::: Data rows

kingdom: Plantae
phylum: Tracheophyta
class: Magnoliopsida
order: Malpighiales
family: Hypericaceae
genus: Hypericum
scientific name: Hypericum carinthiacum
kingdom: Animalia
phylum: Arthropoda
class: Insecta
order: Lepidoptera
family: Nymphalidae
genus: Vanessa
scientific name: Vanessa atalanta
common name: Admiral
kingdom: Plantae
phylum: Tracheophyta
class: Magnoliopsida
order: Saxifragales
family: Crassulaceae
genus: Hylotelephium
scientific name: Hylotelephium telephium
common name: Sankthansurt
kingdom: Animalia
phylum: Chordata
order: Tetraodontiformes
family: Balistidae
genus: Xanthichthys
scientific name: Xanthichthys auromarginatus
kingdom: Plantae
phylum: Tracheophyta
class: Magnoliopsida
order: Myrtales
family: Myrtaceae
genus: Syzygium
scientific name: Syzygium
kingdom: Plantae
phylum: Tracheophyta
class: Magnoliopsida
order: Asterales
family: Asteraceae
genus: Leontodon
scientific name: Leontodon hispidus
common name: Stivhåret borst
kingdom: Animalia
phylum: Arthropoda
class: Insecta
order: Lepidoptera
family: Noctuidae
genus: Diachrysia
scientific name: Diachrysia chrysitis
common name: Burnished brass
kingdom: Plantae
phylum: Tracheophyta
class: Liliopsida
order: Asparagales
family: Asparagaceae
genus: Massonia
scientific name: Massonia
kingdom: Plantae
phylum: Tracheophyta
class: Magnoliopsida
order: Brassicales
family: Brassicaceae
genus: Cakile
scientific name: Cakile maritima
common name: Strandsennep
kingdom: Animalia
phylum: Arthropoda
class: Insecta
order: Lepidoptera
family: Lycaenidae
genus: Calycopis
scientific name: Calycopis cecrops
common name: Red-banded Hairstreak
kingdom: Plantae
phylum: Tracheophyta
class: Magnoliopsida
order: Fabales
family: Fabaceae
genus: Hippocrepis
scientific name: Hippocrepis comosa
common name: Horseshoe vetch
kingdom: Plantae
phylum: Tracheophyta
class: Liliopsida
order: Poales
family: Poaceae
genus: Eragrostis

::::::

## Goal
Reproduce every line of all the entries above word for word, keeping the original order.

## Expected answer
kingdom: Plantae
phylum: Tracheophyta
class: Magnoliopsida
order: Malpighiales
family: Hypericaceae
genus: Hypericum
scientific name: Hypericum carinthiacum
kingdom: Animalia
phylum: Arthropoda
class: Insecta
order: Lepidoptera
family: Nymphalidae
genus: Vanessa
scientific name: Vanessa atalanta
common name: Admiral
kingdom: Plantae
phylum: Tracheophyta
class: Magnoliopsida
order: Saxifragales
family: Crassulaceae
genus: Hylotelephium
scientific name: Hylotelephium telephium
common name: Sankthansurt
kingdom: Animalia
phylum: Chordata
order: Tetraodontiformes
family: Balistidae
genus: Xanthichthys
scientific name: Xanthichthys auromarginatus
kingdom: Plantae
phylum: Tracheophyta
class: Magnoliopsida
order: Myrtales
family: Myrtaceae
genus: Syzygium
scientific name: Syzygium
kingdom: Plantae
phylum: Tracheophyta
class: Magnoliopsida
order: Asterales
family: Asteraceae
genus: Leontodon
scientific name: Leontodon hispidus
common name: Stivhåret borst
kingdom: Animalia
phylum: Arthropoda
class: Insecta
order: Lepidoptera
family: Noctuidae
genus: Diachrysia
scientific name: Diachrysia chrysitis
common name: Burnished brass
kingdom: Plantae
phylum: Tracheophyta
class: Liliopsida
order: Asparagales
family: Asparagaceae
genus: Massonia
scientific name: Massonia
kingdom: Plantae
phylum: Tracheophyta
class: Magnoliopsida
order: Brassicales
family: Brassicaceae
genus: Cakile
scientific name: Cakile maritima
common name: Strandsennep
kingdom: Animalia
phylum: Arthropoda
class: Insecta
order: Lepidoptera
family: Lycaenidae
genus: Calycopis
scientific name: Calycopis cecrops
common name: Red-banded Hairstreak
kingdom: Plantae
phylum: Tracheophyta
class: Magnoliopsida
order: Fabales
family: Fabaceae
genus: Hippocrepis
scientific name: Hippocrepis comosa
common name: Horseshoe vetch
kingdom: Plantae
phylum: Tracheophyta
class: Liliopsida
order: Poales
family: Poaceae
genus: Eragrostis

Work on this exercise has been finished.